By Dan Smith
Global Beat Syndicate
WASHINGTON--Among the many contradictory currents set in motion by the U.S.-led invasion of Iraq and the overthrow of Saddam Hussein, one trend has been constant: the list of those among our allies who are leaving Iraq is getting longer faster than the list joining.
In one sense, this is hardly surprising. Even in countries whose governments were most eager to join Washington's "coalition of the willing" to topple Saddam--Britain, Italy, Spain and Australia -or those coerced (some say "bribed") to contribute to the post-combat security force, large pluralities or majorities of their citizens opposed their governments' stance.
As the ground force operation to seize Fallujah began in earnest on November 9, Hungary became the eighth country to leave or announce its intent to pull its (currently 300) forces out. Others among the 37 countries originally identified as contributing troops that have left are Spain, Nicaragua, Dominican Republic, Honduras, Kazakhstan, and Philippines. Guatemala did not send promised troops because it had no funds for this purpose. Three more countries, Thailand, New Zealand and the Netherlands, delayed withdrawals planned for 2004 until next year, and now Poland has said it will cut its contingent to 1,000 in January and withdraw completely by mid-2005. Norway slashed its contingent to 15; Singapore dropped to 33; and Moldova to 12.
Four countries have increased their commitments: South Korea (600 to 3,700), Georgia (159 to 850), Albania (71 to 200) and Britain (800)
Except for Spain, the Pentagon seems relatively unperturbed by these changes in boots on the ground. After all, Secretary of Defense Donald Rumsfeld observed that troops, like money, are "fungible." But the Pentagon should be concerned by another exodus: that of international organizations.

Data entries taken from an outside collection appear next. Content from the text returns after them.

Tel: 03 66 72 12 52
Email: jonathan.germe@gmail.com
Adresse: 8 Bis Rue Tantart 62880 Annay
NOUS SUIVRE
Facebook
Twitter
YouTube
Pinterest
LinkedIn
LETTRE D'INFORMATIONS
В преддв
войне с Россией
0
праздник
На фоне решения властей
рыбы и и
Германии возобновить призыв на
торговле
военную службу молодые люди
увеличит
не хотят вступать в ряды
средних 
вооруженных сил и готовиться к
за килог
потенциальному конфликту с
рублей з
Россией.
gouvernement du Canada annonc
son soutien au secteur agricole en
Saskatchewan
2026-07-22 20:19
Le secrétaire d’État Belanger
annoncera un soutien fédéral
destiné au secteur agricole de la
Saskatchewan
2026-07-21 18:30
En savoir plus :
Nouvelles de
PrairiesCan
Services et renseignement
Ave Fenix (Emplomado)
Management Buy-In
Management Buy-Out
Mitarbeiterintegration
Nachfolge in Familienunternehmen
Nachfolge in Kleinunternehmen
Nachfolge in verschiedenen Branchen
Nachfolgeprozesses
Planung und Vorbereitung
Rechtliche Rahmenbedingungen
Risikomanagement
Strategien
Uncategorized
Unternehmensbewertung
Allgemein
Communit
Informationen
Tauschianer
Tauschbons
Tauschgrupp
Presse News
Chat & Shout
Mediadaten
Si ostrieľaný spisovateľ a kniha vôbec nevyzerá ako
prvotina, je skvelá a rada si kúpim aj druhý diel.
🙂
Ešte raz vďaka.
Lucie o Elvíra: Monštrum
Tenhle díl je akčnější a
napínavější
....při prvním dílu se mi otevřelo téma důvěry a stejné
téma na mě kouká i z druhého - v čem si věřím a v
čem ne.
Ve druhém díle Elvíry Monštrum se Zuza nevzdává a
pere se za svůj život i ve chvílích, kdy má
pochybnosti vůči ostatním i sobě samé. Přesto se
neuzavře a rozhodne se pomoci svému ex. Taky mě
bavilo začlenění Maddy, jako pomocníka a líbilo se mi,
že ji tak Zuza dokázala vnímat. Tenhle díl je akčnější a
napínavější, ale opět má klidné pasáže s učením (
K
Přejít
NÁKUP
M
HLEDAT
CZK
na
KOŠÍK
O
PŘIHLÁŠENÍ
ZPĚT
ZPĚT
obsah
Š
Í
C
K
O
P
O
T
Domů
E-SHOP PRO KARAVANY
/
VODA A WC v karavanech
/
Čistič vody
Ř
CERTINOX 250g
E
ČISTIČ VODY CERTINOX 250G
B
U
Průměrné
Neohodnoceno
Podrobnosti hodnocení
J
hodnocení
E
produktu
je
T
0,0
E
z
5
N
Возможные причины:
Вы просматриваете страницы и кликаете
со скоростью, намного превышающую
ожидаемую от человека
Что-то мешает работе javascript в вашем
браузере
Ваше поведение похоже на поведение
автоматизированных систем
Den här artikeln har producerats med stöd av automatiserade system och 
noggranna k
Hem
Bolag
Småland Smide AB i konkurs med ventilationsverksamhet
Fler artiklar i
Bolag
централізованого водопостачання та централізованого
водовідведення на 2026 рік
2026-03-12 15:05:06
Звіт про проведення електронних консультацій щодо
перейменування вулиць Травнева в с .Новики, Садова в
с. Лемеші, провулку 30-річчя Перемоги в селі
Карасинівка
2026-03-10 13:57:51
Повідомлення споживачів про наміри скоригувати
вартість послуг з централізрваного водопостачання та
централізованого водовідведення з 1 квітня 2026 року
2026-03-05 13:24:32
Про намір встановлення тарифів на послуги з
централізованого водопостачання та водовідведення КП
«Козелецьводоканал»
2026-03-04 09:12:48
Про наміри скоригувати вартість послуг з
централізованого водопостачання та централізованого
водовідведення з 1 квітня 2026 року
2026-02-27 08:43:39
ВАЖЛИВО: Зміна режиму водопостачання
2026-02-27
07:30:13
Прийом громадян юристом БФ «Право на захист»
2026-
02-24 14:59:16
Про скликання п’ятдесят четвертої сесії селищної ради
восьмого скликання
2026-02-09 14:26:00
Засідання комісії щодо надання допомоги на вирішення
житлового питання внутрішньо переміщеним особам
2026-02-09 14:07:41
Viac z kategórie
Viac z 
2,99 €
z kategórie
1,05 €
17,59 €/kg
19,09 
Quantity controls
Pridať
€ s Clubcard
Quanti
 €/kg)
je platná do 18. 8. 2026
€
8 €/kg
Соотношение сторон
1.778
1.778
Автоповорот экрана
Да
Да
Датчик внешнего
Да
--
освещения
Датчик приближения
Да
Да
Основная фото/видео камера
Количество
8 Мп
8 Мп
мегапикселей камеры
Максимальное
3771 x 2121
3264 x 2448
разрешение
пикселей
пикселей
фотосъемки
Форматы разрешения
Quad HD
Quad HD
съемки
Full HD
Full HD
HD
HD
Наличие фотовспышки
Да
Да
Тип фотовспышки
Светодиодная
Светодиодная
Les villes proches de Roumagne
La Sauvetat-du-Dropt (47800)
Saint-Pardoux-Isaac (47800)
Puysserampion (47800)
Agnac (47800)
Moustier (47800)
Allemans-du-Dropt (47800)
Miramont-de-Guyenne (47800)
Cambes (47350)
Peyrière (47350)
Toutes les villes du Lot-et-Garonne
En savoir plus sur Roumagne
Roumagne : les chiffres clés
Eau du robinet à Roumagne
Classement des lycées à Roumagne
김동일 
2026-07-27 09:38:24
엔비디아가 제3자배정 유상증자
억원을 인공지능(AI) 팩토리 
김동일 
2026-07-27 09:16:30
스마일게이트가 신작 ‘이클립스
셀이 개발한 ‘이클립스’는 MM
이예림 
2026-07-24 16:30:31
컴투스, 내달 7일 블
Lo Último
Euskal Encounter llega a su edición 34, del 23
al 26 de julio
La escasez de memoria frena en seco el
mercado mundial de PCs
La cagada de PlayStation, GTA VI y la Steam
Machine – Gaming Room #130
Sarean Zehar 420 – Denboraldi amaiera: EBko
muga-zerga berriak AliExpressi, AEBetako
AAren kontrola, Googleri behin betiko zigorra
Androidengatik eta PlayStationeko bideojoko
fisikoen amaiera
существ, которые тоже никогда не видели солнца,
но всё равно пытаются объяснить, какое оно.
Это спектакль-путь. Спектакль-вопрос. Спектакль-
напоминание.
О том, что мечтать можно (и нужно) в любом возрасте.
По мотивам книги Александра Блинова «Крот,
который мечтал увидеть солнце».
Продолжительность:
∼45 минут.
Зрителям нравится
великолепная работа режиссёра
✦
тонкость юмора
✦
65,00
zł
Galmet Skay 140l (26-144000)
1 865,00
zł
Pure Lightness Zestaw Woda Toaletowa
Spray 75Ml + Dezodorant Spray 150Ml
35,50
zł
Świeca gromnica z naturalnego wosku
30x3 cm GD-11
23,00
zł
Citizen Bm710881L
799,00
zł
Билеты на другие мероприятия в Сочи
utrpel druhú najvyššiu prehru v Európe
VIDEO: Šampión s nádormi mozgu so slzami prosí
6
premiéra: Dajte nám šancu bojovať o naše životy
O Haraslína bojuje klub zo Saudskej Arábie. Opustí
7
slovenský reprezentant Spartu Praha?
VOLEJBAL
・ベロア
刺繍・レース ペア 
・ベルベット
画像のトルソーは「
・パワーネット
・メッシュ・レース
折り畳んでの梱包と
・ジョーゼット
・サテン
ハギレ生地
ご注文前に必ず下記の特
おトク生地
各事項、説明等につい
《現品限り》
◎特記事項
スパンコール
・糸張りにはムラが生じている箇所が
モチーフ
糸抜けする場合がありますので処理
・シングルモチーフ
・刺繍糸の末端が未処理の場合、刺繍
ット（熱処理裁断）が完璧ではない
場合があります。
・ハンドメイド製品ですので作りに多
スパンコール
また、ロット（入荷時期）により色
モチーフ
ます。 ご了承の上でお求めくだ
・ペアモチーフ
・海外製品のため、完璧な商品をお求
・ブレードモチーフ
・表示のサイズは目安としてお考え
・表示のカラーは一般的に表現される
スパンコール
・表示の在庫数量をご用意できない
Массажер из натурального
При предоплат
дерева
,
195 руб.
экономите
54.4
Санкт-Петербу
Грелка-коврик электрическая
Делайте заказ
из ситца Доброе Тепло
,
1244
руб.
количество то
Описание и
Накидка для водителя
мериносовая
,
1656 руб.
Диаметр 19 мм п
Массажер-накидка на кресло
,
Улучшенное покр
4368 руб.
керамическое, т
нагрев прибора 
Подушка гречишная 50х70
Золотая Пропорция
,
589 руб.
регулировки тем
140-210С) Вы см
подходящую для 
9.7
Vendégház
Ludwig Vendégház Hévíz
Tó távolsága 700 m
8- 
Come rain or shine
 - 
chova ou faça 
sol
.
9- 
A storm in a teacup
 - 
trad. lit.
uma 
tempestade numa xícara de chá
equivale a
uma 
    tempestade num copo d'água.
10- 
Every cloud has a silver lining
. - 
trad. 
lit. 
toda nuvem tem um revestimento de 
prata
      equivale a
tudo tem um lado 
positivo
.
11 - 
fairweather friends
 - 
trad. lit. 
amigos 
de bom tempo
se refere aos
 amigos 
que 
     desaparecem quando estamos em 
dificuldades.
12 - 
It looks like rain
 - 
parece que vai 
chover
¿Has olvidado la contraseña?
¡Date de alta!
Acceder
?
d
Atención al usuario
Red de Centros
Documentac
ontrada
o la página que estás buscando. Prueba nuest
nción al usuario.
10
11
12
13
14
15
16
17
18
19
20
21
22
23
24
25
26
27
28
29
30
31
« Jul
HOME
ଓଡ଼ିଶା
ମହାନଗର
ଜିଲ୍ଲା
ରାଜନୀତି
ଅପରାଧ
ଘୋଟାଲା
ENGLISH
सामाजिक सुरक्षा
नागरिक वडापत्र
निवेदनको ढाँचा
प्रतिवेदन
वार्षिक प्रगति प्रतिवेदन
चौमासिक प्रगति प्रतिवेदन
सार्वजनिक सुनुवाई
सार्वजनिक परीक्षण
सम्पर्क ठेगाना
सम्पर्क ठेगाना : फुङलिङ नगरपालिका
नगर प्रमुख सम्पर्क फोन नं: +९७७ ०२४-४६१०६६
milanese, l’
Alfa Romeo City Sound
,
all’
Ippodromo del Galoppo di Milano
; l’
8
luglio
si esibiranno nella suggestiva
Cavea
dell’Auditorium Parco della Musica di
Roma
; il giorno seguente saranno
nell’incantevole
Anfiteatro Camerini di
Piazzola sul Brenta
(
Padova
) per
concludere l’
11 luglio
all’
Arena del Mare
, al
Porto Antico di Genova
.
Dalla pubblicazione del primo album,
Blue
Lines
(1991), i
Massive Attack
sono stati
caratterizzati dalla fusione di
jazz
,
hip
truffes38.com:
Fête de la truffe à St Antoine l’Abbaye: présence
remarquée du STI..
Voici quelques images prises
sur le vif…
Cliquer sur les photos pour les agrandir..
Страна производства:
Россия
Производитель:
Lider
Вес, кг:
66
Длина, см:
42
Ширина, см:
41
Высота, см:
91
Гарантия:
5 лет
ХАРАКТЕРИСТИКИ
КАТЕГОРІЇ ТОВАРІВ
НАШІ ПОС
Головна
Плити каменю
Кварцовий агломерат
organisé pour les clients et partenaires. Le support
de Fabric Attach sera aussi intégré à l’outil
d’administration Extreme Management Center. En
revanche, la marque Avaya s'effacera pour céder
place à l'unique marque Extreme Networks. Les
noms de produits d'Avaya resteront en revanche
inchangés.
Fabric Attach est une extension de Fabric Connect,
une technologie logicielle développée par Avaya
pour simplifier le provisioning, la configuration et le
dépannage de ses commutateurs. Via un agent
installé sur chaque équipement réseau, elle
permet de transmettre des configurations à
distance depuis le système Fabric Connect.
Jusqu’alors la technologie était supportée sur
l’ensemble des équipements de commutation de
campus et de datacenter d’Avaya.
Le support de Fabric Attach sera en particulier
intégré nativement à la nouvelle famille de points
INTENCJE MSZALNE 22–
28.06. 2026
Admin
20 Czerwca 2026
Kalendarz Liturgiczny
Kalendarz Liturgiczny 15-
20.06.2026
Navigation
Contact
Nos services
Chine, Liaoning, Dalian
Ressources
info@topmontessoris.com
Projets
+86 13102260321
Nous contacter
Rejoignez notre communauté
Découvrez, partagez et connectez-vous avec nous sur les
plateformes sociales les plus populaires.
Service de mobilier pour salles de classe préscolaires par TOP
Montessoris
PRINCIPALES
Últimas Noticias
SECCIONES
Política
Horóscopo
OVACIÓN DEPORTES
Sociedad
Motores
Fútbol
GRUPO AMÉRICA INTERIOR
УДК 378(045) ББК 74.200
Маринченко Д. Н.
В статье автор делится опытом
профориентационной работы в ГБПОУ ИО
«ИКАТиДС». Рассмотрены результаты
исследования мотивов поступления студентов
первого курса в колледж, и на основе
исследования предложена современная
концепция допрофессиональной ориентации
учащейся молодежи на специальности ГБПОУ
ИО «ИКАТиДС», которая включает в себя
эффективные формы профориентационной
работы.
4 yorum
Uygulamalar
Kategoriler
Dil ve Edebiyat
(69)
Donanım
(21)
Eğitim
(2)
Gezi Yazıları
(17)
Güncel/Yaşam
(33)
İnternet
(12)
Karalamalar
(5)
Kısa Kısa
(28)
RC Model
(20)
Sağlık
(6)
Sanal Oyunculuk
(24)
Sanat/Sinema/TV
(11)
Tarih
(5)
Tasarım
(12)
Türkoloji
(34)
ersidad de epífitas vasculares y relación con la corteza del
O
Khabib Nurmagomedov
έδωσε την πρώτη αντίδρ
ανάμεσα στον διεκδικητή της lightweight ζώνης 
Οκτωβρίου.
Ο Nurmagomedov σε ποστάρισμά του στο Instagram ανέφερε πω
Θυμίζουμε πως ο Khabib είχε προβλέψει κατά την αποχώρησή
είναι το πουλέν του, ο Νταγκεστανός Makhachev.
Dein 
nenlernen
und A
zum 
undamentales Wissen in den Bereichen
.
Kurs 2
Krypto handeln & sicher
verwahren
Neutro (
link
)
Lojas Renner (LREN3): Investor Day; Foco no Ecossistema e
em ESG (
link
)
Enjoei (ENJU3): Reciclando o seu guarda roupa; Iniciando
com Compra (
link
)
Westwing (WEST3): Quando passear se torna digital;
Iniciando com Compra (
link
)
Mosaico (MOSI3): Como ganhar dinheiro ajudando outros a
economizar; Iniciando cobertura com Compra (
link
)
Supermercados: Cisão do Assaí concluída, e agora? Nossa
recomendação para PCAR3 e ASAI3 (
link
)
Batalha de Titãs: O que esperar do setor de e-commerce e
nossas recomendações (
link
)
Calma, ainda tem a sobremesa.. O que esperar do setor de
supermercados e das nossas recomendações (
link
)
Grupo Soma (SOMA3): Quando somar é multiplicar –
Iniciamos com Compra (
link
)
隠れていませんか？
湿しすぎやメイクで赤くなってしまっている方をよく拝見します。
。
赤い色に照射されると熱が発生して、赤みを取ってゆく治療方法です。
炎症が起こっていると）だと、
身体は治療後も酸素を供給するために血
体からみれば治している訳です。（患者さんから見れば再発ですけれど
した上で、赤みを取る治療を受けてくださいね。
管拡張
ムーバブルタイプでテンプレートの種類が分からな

A year ago, the UN, devastated by the loss of 22 people from a massive car bomb explosion, withdrew virtually all it foreign staff. A few have since returned in an effort to keep open the possibility that national assembly elections can be held in late January 2005 as planned.
When Margaret Hassan, Iraq's director of the humanitarian relief group Cooperative for Assistance and Relief Everywhere (CARE), was kidnapped in October, CARE pulled its staff from Iraq. Hassan was no stranger to Iraq; she has lived and worked there for years and is married to an Iraqi. Her fate is unknown.
As November began, Nobel peace prize winner Medicins Sans Frontieres (Doctors Without Borders) announced it was withdrawing its 80 international personnel from Iraq. This followed a similar pullback from Afghanistan in July, after 24 consecutive years, when five of its staff were ambushed and killed.
One week later, the International Rescue Committee, which has been working on reconstructing water and sewage systems throughout Iraq, announced it was pulling its staff out.
In all cases, the reason cited for leaving is the continuing widespread lack of security. The Pentagon and the White House claim that conditions are improving, that the rout of the "former regime dead-enders, Baathists, and foreign jihadists" in Fallujah will cripple the insurgency. But at this writing, two day into the campaign, U.S. commanders in the Fallujah operation--code named Phantom Fury--noted that resistance had been unexpectedly light.
This lack of resistance was predictable. Not being dumb, most insurgents did their own leave-taking, dispersing elsewhere and undoubtedly re-arming from arms caches spread all over the country. At least one attack--on newly liberated Samarra--stands as a warning that the insurgency may become peripatetic, a "Phantom Fury" in its own right.
To do their work, international agencies must go out into the hinterlands. Because coalition and Iraqi security forces are too few to provide security throughout Iraq, these same areas will be used by insurgents, leaving the international agencies open to attack and slowing--even stopping--vital reconstruction.
All of this leads to the question: When and under what conditions will the United States finally leave Iraq--and in what shape will that devastated and fractured country be?